3. Performance was never a consideration in our tests because a) data integrity is the single most important factor and b) there didn't appear to be any significant performance difference while running the tests; both of them were very fast. We didn't bother to time it for the above reasons.

How to read Excel Excel Spreadsheet from Java using Jakarta POI (HSSF)


try {
    POIFSFileSystem fs = new POIFSFileSystem(new FileInputStream(file));
    HSSFWorkbook wb = new HSSFWorkbook(fs);
    HSSFSheet sheet = wb.getSheetAt(0);
    HSSFRow row;
    HSSFCell cell;

    int rows; // No of rows
    rows = sheet.getPhysicalNumberOfRows();

    int cols = 0; // No of columns
    int tmp = 0;

    // This trick ensures that we get the data properly even if it doesn't start from first few rows
    for(int i = 0; i < 10 || i < rows; i++) {
        row = sheet.getRow(i);
        if(row != null) {
            tmp = sheet.getRow(i).getPhysicalNumberOfCells();
            if(tmp > cols) cols = tmp;
        }
    }

    for(int r = 0; r < rows; r++) {
        row = sheet.getRow(r);
        if(row != null) {
            for(int c = 0; c < cols; c++) {
                cell = row.getCell((short)c);
                if(cell != null) {
                    // Your code here
                }
            }
        }
    }
} catch(Exception ioe) {
    ioe.printStackTrace();
}

This sample should get you started. Don't forget to import appropriately.

Gotchas while using Jakarta POI (HSSF)

  • getPhysicalNumberOfRows() returns the physical number of rows which may be more than the actual (logical) number of rows. The same goes for getPhysicalNumberOfCells().
  • You should check for nulls when fetching the HSSFRow and HSSFCell objects as shown.
  • Remember that Excel tables are often sparsely populated. So choose your data structures accordingly.
  • POI accesses the data by sheet. In JExcelAPI you can directly access the data in any row and column.

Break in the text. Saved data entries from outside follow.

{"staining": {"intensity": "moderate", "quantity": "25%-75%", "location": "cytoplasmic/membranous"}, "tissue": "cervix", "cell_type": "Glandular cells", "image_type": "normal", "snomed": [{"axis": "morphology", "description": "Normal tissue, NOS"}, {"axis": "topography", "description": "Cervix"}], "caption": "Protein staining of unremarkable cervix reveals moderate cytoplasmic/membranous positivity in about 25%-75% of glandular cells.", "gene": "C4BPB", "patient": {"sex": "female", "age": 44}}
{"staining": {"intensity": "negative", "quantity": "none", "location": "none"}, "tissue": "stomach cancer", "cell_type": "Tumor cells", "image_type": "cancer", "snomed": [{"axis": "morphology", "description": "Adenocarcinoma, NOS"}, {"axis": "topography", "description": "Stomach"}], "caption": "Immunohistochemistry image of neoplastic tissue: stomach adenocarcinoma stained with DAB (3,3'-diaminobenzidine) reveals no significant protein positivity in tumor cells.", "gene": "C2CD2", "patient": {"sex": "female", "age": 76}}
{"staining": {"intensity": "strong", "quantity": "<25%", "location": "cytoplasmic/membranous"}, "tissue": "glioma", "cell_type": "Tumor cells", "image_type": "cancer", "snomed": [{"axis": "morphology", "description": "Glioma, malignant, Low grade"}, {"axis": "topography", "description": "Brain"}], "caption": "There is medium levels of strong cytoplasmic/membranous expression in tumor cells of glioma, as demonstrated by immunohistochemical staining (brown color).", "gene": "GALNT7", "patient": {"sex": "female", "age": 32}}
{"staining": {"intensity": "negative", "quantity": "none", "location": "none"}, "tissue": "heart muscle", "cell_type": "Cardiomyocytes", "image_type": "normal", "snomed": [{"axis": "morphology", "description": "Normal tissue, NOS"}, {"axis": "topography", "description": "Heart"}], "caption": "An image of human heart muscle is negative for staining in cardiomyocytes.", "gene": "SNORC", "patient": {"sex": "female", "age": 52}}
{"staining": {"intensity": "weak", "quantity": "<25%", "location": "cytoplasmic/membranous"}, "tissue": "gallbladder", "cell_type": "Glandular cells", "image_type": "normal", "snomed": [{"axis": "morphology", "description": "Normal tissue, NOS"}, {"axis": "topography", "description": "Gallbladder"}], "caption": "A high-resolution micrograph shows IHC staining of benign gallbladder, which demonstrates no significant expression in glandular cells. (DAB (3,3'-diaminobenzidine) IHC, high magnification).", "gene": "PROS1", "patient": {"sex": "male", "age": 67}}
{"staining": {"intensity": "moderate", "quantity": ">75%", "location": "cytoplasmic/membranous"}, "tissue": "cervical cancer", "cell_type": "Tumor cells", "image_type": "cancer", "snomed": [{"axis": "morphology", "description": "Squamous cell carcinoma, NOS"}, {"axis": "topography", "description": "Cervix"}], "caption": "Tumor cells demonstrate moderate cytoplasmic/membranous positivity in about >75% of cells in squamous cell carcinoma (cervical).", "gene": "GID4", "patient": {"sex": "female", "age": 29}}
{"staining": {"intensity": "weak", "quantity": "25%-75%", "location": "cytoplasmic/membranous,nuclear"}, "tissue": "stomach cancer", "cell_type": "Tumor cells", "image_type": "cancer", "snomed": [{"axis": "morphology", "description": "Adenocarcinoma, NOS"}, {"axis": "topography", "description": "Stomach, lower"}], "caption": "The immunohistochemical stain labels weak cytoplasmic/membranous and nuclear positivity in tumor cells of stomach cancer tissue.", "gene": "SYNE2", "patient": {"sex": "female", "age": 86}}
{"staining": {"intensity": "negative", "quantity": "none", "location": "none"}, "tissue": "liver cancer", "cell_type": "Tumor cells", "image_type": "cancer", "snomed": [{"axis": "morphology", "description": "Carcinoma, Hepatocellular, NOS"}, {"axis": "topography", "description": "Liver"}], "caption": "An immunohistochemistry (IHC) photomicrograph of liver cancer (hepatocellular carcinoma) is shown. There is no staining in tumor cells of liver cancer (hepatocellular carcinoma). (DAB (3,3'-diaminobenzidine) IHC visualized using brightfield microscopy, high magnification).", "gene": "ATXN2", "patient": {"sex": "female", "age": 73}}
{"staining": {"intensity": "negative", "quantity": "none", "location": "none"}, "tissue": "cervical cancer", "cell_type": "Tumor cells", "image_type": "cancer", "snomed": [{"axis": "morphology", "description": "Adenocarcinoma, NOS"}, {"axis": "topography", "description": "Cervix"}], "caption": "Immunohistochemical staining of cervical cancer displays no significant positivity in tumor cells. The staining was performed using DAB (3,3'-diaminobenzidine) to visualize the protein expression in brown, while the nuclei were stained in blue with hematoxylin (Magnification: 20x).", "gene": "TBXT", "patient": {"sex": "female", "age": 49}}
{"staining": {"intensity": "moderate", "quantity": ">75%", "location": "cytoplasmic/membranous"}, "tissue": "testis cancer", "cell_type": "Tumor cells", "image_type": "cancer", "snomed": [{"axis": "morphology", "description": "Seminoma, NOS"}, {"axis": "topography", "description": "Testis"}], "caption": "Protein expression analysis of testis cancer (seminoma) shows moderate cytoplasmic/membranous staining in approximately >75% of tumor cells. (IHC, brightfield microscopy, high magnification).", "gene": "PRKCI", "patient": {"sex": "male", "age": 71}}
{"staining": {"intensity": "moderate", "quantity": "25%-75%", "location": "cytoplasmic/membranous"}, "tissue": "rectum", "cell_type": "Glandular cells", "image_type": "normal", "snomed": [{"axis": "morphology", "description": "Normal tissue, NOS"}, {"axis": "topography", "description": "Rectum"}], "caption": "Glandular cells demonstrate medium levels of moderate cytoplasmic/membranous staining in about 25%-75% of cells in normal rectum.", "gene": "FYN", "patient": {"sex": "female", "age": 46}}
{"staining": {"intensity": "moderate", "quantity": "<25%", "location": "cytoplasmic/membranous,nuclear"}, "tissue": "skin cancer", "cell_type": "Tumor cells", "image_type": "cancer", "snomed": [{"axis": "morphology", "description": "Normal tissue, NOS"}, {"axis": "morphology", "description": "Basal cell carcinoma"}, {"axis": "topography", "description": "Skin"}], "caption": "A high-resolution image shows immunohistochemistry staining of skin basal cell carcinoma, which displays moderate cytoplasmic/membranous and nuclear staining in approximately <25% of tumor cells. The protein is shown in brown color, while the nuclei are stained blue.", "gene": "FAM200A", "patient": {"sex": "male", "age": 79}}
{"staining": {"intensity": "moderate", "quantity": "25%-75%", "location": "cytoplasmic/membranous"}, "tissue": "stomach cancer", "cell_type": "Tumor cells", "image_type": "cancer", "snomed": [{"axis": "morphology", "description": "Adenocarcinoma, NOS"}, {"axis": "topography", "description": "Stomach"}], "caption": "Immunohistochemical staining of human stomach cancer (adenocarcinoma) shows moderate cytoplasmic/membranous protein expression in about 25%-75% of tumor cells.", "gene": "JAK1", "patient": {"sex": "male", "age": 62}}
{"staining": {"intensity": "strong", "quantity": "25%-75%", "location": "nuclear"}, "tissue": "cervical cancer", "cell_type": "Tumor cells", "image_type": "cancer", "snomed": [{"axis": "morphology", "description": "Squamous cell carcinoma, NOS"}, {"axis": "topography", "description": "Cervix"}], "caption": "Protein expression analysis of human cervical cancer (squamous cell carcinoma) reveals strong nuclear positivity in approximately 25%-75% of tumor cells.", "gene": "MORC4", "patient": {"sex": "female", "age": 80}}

How to access Excel Spreadsheet using JExcelAPI


File fp = new File(file);
try {
    Workbook wb = Workbook.getWorkbook(fp);
    Sheet sheet = wb.getSheet(0);
    int columns = sheet.getColumns();
    int rows = sheet.getRows();

    String data;
    for(int col = 0;col < columns;col++) {
        for(int row = 0;row < rows;row++) {
            data = sheet.getCell(col, row).getContents();
            // Your code here
        }
    }
} catch(Exception ioe) {
    System.out.println("Error: " + ioe);
}

Gotchas while using JExcelAPI

  • JExcelAPI may often fail to fetch the data from certain cells or even the whole sheet. Unfortunately it gives a warning instead of an error to indicate the problem.
  • JExcelAPI doesn't expose the full meta-data of the spreadsheet like POI does.
  • JExcelAPI doesn't properly recognize the data type in cells. In all cases it indicated String data in our tests even when there were numeric or date fields.

Concluding thoughts on accessing Excel spreadsheets from Java

Both JExcelAPI and Jakarta POI (HSSF) are open source software to read & write data from / to Excel spreadsheet even on non-Microsoft platforms. In my tests HSSF came out to be the clear leader and recommended solution because of robustness and features.